--- start Article ---

While there is no “legal formula” that can be used to resolve such fact-variable cases, courts scrutinize “the agreements between the particular parties, appraisal of their practical construction of the working agreement by conduct, consideration of the nature of the service, and its relation to the waiting time, and all of the surrounding circumstances.” Skidmore, 323 U.S. at 136-37. “Refraining from other activity often is a factor of instant readiness to serve.” Armour & Co. v. Wantock, 323 U.S. 126, 133 (1944).

B. Employee Living on Employer's Premises

“The FLSA's usual rule is that an employer must pay an employee for all time the employee is required to spend at a worksite, even sleep time.” See Giguere, 927 F.3d at 47 (citing 29 C.F.R. § 785.7). “[U]nder certain circumstances, ” however, “an employer is not required to pay for all of the time that a worker is on its property.” Saunders v. Getchell Agency Inc., No. 1:13-cv-00244-JDL, 2014 WL 12539643, at *4 (D. Me. Dec. 12, 2014). As it did for waiting time, the DOL issued regulations relating to “sleeping time and certain other activities” for live-in employees on the premises:

An employee who resides on his employer's premises on a permanent basis or for extended periods of time is not considered as working all the time he is on the premises. Ordinarily, he may engage in normal private pursuits and thus have enough time for eating, sleeping, entertaining, and other periods of complete freedom from all duties when he may leave the premises for purposes of his own. It is, of course, difficult to determine the exact hours worked under these circumstances and any reasonable agreement of the parties which takes into consideration all of the pertinent facts will be accepted. This rule would apply, for example, to the pumper of a stripper well who resides on the premises of his
employer and also to a telephone operator who has the switchboard in her own home.

--- end Article ---
--- start Dataset excerpts ---

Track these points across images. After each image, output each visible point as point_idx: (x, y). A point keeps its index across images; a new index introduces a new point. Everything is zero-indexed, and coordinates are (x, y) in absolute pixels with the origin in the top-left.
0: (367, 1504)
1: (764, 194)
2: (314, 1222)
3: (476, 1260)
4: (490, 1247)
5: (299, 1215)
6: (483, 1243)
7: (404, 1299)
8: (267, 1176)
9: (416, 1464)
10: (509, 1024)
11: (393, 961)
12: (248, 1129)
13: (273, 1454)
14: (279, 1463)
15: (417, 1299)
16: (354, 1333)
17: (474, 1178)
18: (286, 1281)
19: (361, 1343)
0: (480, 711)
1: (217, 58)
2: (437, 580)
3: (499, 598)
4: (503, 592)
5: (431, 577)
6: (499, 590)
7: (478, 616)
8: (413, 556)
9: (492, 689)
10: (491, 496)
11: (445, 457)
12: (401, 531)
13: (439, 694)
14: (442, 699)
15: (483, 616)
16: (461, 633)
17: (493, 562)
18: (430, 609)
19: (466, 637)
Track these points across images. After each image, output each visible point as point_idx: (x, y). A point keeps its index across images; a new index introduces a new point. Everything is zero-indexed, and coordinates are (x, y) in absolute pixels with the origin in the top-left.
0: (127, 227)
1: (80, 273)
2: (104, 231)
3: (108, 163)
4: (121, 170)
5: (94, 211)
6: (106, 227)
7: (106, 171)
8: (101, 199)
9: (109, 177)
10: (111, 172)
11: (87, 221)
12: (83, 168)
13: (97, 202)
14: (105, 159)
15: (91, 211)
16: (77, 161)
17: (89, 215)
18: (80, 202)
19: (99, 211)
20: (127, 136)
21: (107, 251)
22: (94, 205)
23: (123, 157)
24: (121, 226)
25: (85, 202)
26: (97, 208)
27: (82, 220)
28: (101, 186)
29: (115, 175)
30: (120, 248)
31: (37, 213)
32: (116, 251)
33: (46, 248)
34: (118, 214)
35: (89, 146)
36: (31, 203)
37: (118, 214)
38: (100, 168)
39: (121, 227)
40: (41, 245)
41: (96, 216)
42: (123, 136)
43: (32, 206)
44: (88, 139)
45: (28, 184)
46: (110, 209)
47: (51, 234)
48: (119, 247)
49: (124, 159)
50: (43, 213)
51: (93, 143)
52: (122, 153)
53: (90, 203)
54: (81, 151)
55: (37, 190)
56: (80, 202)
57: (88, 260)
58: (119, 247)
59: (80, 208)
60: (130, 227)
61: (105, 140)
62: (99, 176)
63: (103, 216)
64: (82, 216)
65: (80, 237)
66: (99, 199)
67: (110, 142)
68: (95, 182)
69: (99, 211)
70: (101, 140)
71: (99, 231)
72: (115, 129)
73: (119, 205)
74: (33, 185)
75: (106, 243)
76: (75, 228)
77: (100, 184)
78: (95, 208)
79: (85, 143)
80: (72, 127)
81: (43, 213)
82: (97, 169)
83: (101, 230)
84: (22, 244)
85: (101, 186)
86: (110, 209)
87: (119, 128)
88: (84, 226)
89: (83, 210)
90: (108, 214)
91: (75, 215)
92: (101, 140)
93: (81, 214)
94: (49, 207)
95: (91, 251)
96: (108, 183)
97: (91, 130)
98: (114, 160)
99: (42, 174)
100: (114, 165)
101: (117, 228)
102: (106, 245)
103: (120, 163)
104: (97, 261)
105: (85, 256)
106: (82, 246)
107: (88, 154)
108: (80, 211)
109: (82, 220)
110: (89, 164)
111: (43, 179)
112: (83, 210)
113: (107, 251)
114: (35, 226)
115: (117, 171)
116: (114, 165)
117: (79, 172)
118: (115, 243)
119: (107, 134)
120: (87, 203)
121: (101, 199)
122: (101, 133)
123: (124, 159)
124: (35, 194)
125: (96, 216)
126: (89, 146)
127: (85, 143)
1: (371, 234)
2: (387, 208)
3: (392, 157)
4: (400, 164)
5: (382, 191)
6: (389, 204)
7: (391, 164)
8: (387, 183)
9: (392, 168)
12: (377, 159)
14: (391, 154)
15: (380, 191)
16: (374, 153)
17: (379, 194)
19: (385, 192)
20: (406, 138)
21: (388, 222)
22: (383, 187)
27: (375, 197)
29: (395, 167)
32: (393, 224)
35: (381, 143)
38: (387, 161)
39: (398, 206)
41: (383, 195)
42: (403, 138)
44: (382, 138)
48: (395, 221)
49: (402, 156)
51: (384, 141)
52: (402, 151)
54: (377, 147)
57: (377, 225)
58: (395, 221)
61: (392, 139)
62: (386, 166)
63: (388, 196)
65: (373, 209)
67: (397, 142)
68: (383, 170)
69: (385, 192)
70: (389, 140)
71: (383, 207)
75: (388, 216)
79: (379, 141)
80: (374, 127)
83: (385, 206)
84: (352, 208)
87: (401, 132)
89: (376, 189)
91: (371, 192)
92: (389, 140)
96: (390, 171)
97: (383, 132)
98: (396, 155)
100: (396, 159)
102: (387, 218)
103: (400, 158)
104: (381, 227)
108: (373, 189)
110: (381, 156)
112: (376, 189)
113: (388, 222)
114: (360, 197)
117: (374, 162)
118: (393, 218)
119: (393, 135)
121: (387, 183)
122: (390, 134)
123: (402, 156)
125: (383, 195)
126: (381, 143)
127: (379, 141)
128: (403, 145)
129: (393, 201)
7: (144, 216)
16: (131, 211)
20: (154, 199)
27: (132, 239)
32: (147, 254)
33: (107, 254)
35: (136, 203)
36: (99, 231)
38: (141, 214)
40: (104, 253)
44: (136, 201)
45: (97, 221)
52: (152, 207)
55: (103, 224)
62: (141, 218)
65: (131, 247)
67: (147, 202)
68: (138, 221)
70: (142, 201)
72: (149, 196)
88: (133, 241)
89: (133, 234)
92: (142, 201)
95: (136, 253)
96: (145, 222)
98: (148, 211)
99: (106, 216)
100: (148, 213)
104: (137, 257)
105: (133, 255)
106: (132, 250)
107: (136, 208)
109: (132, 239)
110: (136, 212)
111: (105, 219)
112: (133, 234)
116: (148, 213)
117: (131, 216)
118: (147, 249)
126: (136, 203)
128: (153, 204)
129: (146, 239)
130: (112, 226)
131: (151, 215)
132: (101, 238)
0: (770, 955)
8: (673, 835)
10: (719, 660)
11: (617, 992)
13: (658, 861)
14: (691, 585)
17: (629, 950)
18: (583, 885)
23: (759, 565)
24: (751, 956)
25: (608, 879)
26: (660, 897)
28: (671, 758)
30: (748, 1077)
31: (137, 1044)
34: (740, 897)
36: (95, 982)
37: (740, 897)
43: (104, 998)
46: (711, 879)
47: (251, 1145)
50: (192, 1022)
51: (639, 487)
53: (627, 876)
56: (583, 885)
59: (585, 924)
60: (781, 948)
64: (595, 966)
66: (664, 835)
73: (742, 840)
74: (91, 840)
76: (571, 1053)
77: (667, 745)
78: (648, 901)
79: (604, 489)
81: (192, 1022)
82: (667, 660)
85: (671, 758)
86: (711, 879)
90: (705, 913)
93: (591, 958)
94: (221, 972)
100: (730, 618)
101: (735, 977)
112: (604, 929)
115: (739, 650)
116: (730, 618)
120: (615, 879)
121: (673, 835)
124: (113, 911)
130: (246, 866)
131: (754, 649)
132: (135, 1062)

--- end Dataset excerpts ---

## Problem set
1) Condense the paragraph of the legal excerpt that begins "The FLSA's usual rule" into a short bulleted list that keeps its main facts.
2) Reproduce everything in the legal excerpt from "An employee who" down to "her own home.", updating it so that "telephone operator" is replaced by "switchboard attendant".
3) In the legal excerpt, which case is cited for the statement that refraining from other activity is often a factor of instant readiness to serve?

## In response
1)
- The FLSA's usual rule requires an employer to pay an employee for all time the employee must spend at a worksite, even sleep time (Giguere, citing 29 C.F.R. § 785.7).
- Under certain circumstances, an employer does not have to pay for all the time a worker is on its property (Saunders v. Getchell Agency Inc., D. Me. 2014).
- As with waiting time, the DOL issued regulations on "sleeping time and certain other activities" for live-in employees on the premises.

2)
An employee who resides on his employer's premises on a permanent basis or for extended periods of time is not considered as working all the time he is on the premises. Ordinarily, he may engage in normal private pursuits and thus have enough time for eating, sleeping, entertaining, and other periods of complete freedom from all duties when he may leave the premises for purposes of his own. It is, of course, difficult to determine the exact hours worked under these circumstances and any reasonable agreement of the parties which takes into consideration all of the pertinent facts will be accepted. This rule would apply, for example, to the pumper of a stripper well who resides on the premises of his
employer and also to a switchboard attendant who has the switchboard in her own home.

3) Armour & Co. v. Wantock, 323 U.S. 126, 133 (1944).